New York Daily News

Looking back, Odell deal still a mistake

- PAT LEONARD

The Giants’ leading receiver had 39 yards last week in a near shutout loss to the Cardinals. Big Blue averages a paltry 18.3 points per game, ranking 31st in a 32-team league. Yet there are critics claiming the Giants won the Odell Beckham trade with the Browns.

Message to the critics: the mask goes over your nose and mouth — not your eyes.

Giants GM Dave Gettleman cut off his nose to spite his face when he traded Beckham in March 2019. Any revisionis­t history to make this appear prudent must have its genesis in some hidden agenda.

Giants head coach Joe Judge is coaching around his offense’s personnel limitation­s this season. He’s using an improved defense, a clock-eating run game, and special teams to keep low scoring games close in the hopes of winning.

Gettleman knew the offense needed a receiving threat to replace Beckham when he traded him. That is why he gave Golden Tate the moon in free agency. And that was a bad signing not only in hindsight but the day that it happened, as well.

Giants quarterbac­k Daniel Jones and Beckham might have formed an explosive big-play duo that could have helped the young QB develop quicker and score enough points to make this team consistent­ly competitiv­e.

Instead, Gettleman traded Beckham — whose good always outweighed his bad — at a discount of the original price he had been seeking in the Giants’ first conversati­ons with teams going back to the spring of 2018.

And here is what Gettleman got back in return: A rotational interior defensive lineman who doesn’t consistent­ly rush the passer in Dexter Lawrence; a hybrid safety/linebacker who had a bad 2019 season and is only now making some positive impact in Jabrill Peppers; and a pass rusher who looks like a backup in Oshane Ximines.

The Giants went 4-12 in their first season without Beckham. They fired Pat Shurmur because of how poorly the team and offense performed in the first season sans OBJ.

Of course, Beckham has sustained injuries in Cleveland since the trade that have kept him off the field for a fair amount of time. And he had his share of injuries with the Giants, too.

But the idea that the Giants always believed Beckham never would stay healthy is prepostero­us.

If that were true, then the five-year, $90 million extension they gave him in August 2018 looks even more ridiculous and ill-advised — and it’s hard for it to look any worse, giving Beckham that money just months before trading him and eating millions in dead money to do it.

Again spare me the revisionis­t history. Giants players were upset about the trade. Beckham is one of the most talented players in this franchise’s history.

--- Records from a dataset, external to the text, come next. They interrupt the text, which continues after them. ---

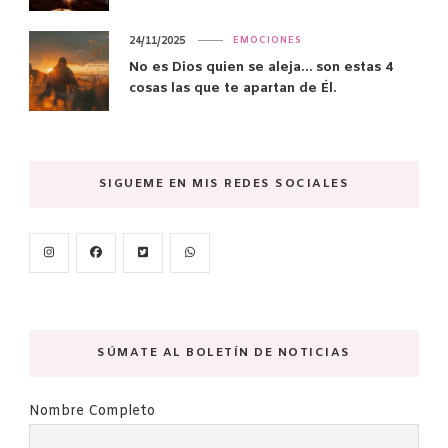
24/11/2025
EMOCIONES
No es Dios quien se aleja… son estas 4
cosas las que te apartan de Él.
SIGUEME EN MIS REDES SOCIALES
SÚMATE AL BOLETÍN DE NOTICIAS
Nombre Completo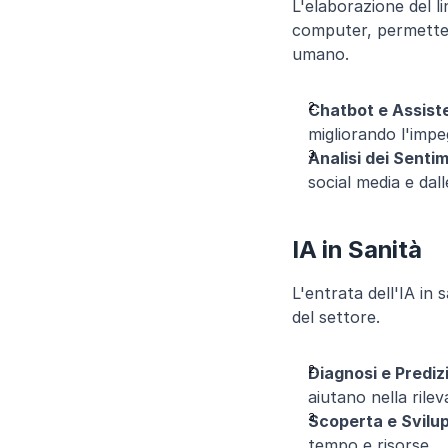
L'elaborazione del l
computer, permetten
umano.
Chatbot e Assisten
migliorando l'impeg
Analisi dei Sentim
social media e dall
IA in Sanità
L'entrata dell'IA in 
del settore.
Diagnosi e Prediz
aiutano nella rile
Scoperta e Svilup
tempo e risorse.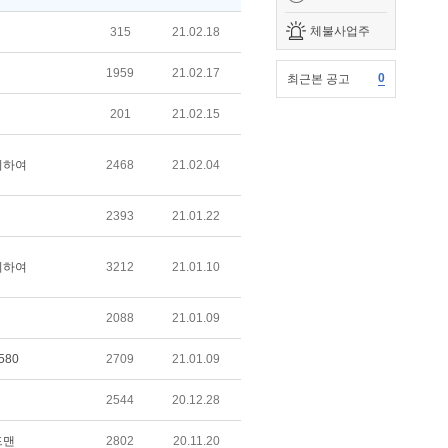
체불사업주
315
21.02.18
1959
21.02.17
0
최근본 공고
201
21.02.15
위하여
2468
21.02.04
2393
21.01.22
위하여
3212
21.01.10
2088
21.01.09
580
2709
21.01.09
2544
20.12.28
드맨
2802
20.11.20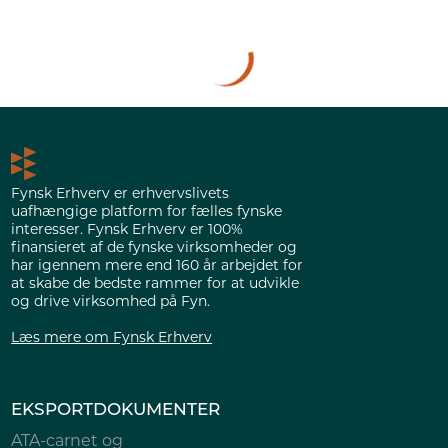
Fynsk Erhverv er erhvervslivets
uafhængige platform for fælles fynske
interesser. Fynsk Erhverv er 100%
finansieret af de fynske virksomheder og
har igennem mere end 160 år arbejdet for
at skabe de bedste rammer for at udvikle
og drive virksomhed på Fyn.
Læs mere om Fynsk Erhverv
EKSPORTDOKUMENTER
ATA-carnet og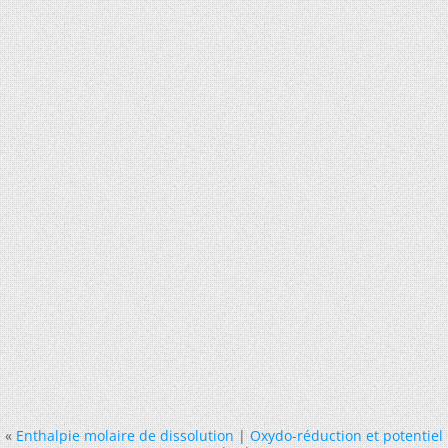
«
Enthalpie molaire de dissolution
|
Oxydo-réduction et potentiel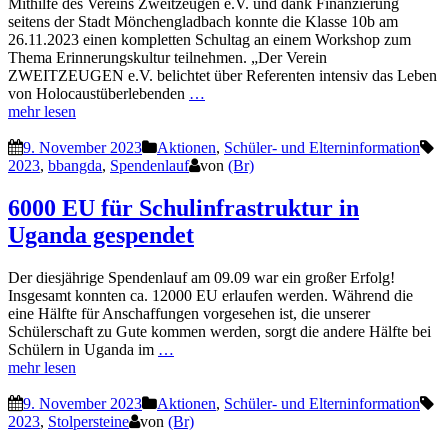
Mithilfe des Vereins Zweitzeugen e.V. und dank Finanzierung
seitens der Stadt Mönchengladbach konnte die Klasse 10b am
26.11.2023 einen kompletten Schultag an einem Workshop zum
Thema Erinnerungskultur teilnehmen. „Der Verein
ZWEITZEUGEN e.V. belichtet über Referenten intensiv das Leben
von Holocaustüberlebenden
…
mehr lesen
9. November 2023
Aktionen
,
Schüler- und Elterninformation
2023
,
bbangda
,
Spendenlauf
von
(Br)
6000 EU für Schulinfrastruktur in
Uganda gespendet
Der diesjährige Spendenlauf am 09.09 war ein großer Erfolg!
Insgesamt konnten ca. 12000 EU erlaufen werden. Während die
eine Hälfte für Anschaffungen vorgesehen ist, die unserer
Schülerschaft zu Gute kommen werden, sorgt die andere Hälfte bei
Schülern in Uganda im
…
mehr lesen
9. November 2023
Aktionen
,
Schüler- und Elterninformation
2023
,
Stolpersteine
von
(Br)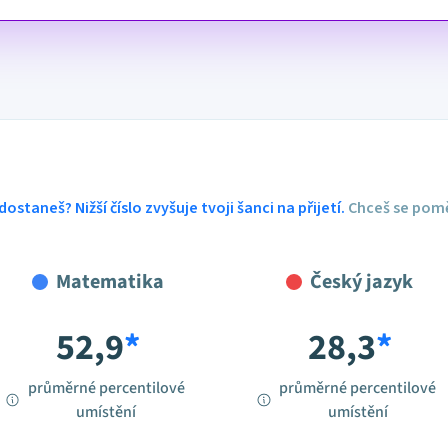
dostaneš? Nižší číslo zvyšuje tvoji šanci na přijetí.
Chceš se pomě
Matematika
Český jazyk
52,9
*
28,3
*
průměrné percentilové
průměrné percentilové
umístění
umístění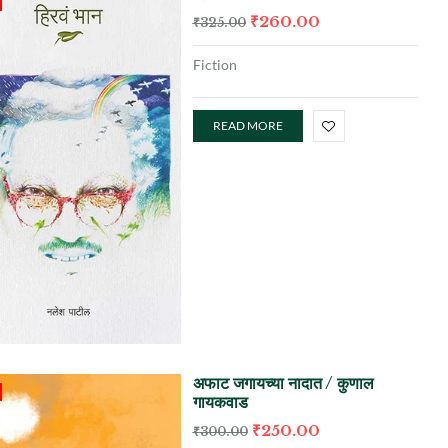
₹
260.00
₹
325.00
Fiction
READ MORE
अफाट जगायच्या नादात / कुणाल
गायकवाड
₹
250.00
₹
300.00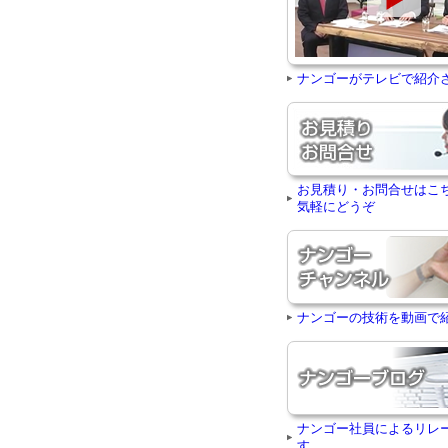
ナンゴーがテレビで紹介
お見積り・お問合せはこ
気軽にどうぞ
ナンゴーの技術を動画で
ナンゴー社員によるリレ
す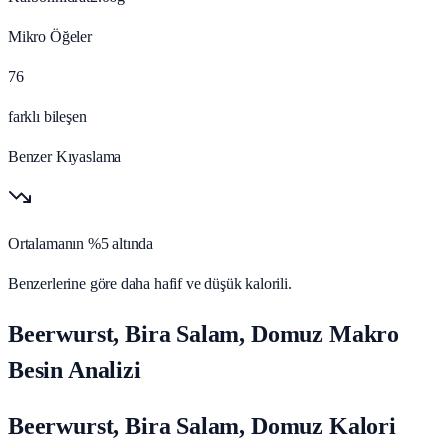
Mikro Öğeler
76
farklı bileşen
Benzer Kıyaslama
Ortalamanın %5 altında
Benzerlerine göre daha hafif ve düşük kalorili.
Beerwurst, Bira Salam, Domuz Makro
Besin Analizi
Beerwurst, Bira Salam, Domuz Kalori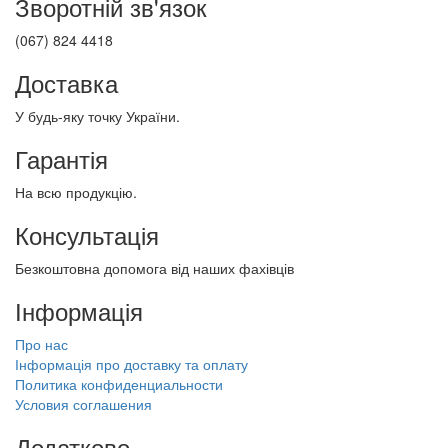
Зворотній зв'язок
(067) 824 4418
Доставка
У будь-яку точку України.
Гарантія
На всю продукцію.
Консультація
Безкоштовна допомога від наших фахівців
Інформація
Про нас
Інформація про доставку та оплату
Политика конфиденциальности
Условия соглашения
Додатково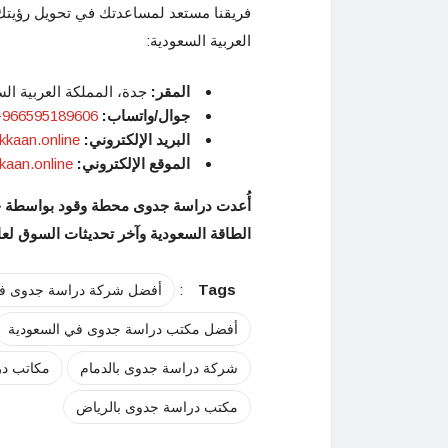
فريقنا مستعد لمساعدتك في تحويل رؤيتك
العربية السعودية:
المقر
:
جدة، المملكة العربية الس
جوال/واتساب
:
966595189606+
البريد الإلكتروني
:
kkaan.online
الموقع الإلكتروني
:
kkaan.online/
أُعدت دراسة جدوى محطة وقود بواسطة خبرا
الطاقة السعودية وآخر تحديثات السوق لعام 26
:
Tags
أفضل شركة دراسة جدوى في
أفضل مكتب دراسة جدوى في السعودية
شركة دراسة جدوى بالدمام
مكاتب در
مكتب دراسة جدوى بالرياض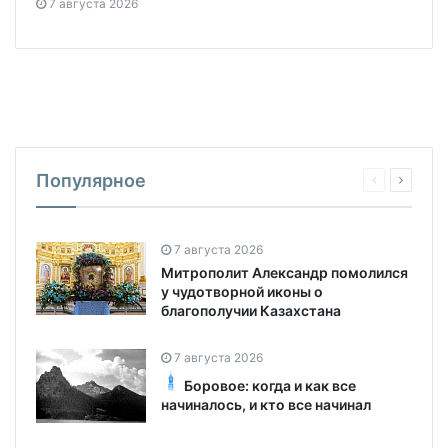
7 августа 2026
Популярное
7 августа 2026
Митрополит Александр помолился
у чудотворной иконы о
благополучии Казахстана
7 августа 2026
Боровое: когда и как все
начиналось, и кто все начинал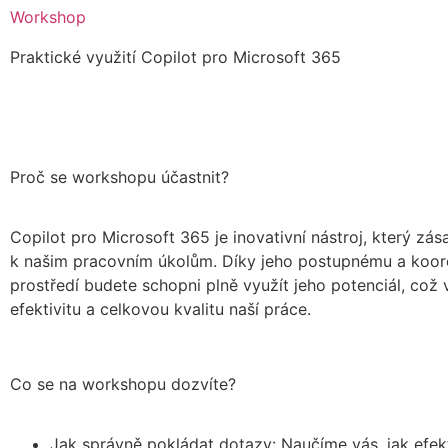
Workshop
Praktické využití Copilot pro Microsoft 365
Proč se workshopu účastnit?
Copilot pro Microsoft 365 je inovativní nástroj, který z
k našim pracovním úkolům. Díky jeho postupnému a koo
prostředí budete schopni plně využít jeho potenciál, což 
efektivitu a celkovou kvalitu naší práce.
Co se na workshopu dozvíte?
Jak správně pokládat dotazy: Naučíme vás, jak efek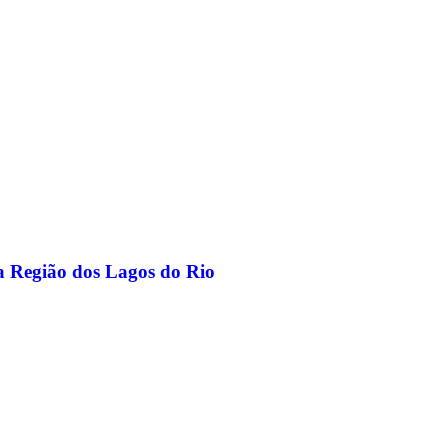
na Região dos Lagos do Rio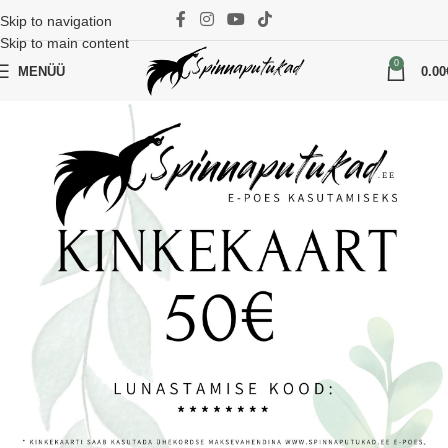
Skip to navigation
Skip to main content
0
MENÜÜ
0.00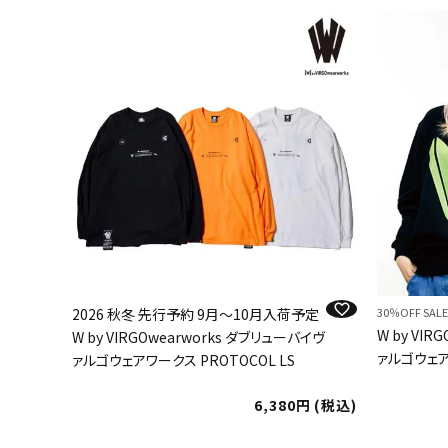
2026 秋冬 先行予約 9月～10月入荷予定
30％OFF SA
W by VI
W by VIRGOwearworks ダブリューバイヴ
ァルゴウェアワ
ァルゴウェアワークス PROTOCOL LS
6,380
税込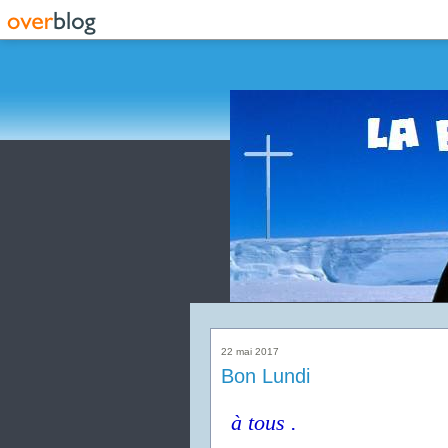
22 mai 2017
Bon Lundi
à tous .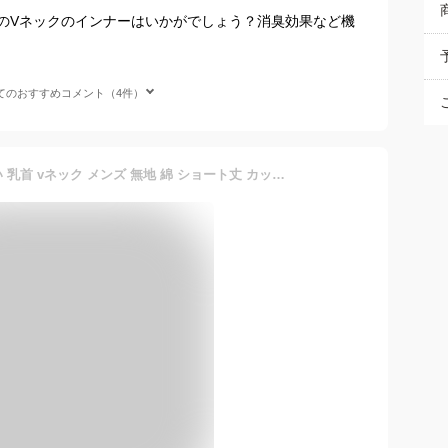
のVネックのインナーはいかがでしょう？消臭効果など機
てのおすすめコメント（4件）
白 tシャツ vネック 透けない 乳首 vネック メンズ 無地 綿 ショート丈 カットソー 半袖 40代 50代 夏 丈夫 厚手 半袖Tシャツ 白tシャツ vネックtシャツ マッチョ に 見える t シャツ ファッション メンズファッション ジャケット インナー トップス 大人のtシャツ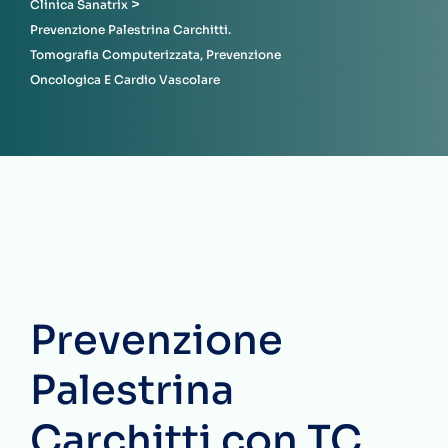
>
Clinica Sanatrix
Prevenzione Palestrina Carchitti.
Tomografia Computerizzata, Prevenzione
Oncologica E Cardio Vascolare
Prevenzione
Palestrina
Carchitti con TC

Even Peppers said Friday that as a Cleveland Brown in March 2019, he was thrilled when he heard his team was getting Beckham — until Peppers heard he was going the other way in the deal.

“I was at home. I was on Twitter. And I (saw) it,” Peppers said. “I was actually excited about the trade. I’m thinking, ‘S--t, we just got Odell!’ I keep looking and I’m like, ‘Oh s--t. I’m like ‘Man!’”

Players respect and revere Beckham’s talent that much.

Good teams don’t trade great players. And if they do, they only do it for maximum return to put the organizati­on in a better place. Gettleman sold Beckham at a discount price.

Shipping OBJ was directly related to his refusal to play ball with the organizati­on’s enabling of Eli Manning’s deteriorat­ion at the end of his career. Beckham was shocked by the trade but didn’t mind a fresh start, either.

What Beckham did not anticipate, however, was that playing with Baker Mayfield would show him how much better he had it with Manning, Ben McAdoo and Shurmur, even when the twotime Super Bowl QB wasn’t the same.

When Beckham was a Giant, his coaches and quarterbac­k knew he was great and that they needed to get him the ball. In Cleveland, though, Mayfield is limited. He does not see well downfield or out of the pocket. And those shortcomin­gs have negatively affected Beckham’s performanc­e with the Browns.

Mayfield never seemed as comfortabl­e sharing the spotlight with Beckham as he does now with OBJ sidelined and out of the picture, either.

Now the Giants are 9-21 since the Beckham trade, and we are supposed to believe the organizati­on is better off.

The infamous boat trip prior to the blowout Wild Card playoff loss in Green Bay of course was an enormous mistake. But Beckham doesn’t deserve all the heat for that, either.

As the years went on, Beckham became a victim of the Giants’ organizati­onal mismanagem­ent and refusal to move away from Manning. iants fans prefer not to relive the bad history, but when critics try to revise history with the intent of airbrushin­g legacies and burying an individual for the sake of a billion dollar company, it’s time to rehash the facts.